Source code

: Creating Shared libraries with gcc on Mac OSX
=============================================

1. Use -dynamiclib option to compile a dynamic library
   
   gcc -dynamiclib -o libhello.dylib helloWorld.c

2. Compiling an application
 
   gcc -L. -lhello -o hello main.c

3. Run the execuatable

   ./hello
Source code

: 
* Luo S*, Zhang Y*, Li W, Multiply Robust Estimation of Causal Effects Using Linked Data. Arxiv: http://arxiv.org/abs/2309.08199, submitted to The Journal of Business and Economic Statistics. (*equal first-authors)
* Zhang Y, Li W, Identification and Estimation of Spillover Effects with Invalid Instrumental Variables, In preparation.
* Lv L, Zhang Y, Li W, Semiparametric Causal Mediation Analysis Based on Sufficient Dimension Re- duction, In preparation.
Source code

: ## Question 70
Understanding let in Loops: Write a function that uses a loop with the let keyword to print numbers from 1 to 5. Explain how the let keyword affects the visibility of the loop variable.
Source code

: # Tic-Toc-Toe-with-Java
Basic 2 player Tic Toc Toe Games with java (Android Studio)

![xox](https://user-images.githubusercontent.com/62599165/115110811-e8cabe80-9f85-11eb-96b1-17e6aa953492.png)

● TO DO:
Tally the lines of the records above that contain the string "Causal", treating uppercase and lowercase as different, and give only the number.

● WORKED SOLUTION:
2